Task directions: Count the lines of the material below that contain the string "proteção", with case mattering. Give only the number.

Information given:
___

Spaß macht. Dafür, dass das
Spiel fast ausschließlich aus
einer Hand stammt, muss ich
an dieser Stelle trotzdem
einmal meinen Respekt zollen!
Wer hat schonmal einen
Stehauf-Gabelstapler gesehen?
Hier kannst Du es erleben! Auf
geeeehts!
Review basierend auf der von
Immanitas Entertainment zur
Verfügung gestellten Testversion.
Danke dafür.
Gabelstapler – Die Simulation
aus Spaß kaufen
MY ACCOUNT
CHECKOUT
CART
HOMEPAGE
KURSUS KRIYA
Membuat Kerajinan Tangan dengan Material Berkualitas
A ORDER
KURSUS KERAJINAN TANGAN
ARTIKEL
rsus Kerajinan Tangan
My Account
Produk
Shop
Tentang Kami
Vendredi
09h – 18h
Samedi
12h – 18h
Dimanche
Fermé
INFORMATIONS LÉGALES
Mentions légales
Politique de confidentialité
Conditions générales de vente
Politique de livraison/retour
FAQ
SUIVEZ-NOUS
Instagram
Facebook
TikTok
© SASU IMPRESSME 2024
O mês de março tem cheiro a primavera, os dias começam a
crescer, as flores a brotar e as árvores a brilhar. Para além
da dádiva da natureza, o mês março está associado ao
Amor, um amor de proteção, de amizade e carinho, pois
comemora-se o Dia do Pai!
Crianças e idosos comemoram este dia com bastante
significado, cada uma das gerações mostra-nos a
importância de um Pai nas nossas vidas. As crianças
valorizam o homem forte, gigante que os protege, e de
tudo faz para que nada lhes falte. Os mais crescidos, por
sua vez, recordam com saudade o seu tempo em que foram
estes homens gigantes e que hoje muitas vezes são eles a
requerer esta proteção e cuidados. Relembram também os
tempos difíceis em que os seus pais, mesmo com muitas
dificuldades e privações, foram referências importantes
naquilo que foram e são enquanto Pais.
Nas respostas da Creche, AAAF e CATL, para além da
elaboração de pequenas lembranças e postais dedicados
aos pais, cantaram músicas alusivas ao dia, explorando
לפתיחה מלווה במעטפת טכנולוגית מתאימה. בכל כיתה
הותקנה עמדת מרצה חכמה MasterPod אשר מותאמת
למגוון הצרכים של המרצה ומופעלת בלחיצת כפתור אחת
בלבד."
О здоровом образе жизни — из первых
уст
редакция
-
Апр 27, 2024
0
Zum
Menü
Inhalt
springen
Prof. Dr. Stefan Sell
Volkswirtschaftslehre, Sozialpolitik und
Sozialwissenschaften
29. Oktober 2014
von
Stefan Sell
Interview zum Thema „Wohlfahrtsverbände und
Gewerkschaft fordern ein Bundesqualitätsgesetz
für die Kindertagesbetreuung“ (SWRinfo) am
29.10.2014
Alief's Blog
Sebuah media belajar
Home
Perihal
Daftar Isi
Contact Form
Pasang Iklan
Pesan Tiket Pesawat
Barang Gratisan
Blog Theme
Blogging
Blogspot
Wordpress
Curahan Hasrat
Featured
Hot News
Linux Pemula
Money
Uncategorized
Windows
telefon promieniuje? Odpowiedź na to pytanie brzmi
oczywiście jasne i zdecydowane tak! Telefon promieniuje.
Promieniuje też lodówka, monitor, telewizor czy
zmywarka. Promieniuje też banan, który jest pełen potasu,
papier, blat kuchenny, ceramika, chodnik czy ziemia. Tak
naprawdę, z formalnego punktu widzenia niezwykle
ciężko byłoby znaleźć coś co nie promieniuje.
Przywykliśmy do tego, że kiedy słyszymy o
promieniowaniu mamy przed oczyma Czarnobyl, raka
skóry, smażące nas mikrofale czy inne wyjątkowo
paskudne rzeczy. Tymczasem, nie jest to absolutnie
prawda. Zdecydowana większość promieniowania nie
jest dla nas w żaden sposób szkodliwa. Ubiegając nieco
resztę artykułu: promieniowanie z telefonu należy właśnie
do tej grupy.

___

Written reply: 2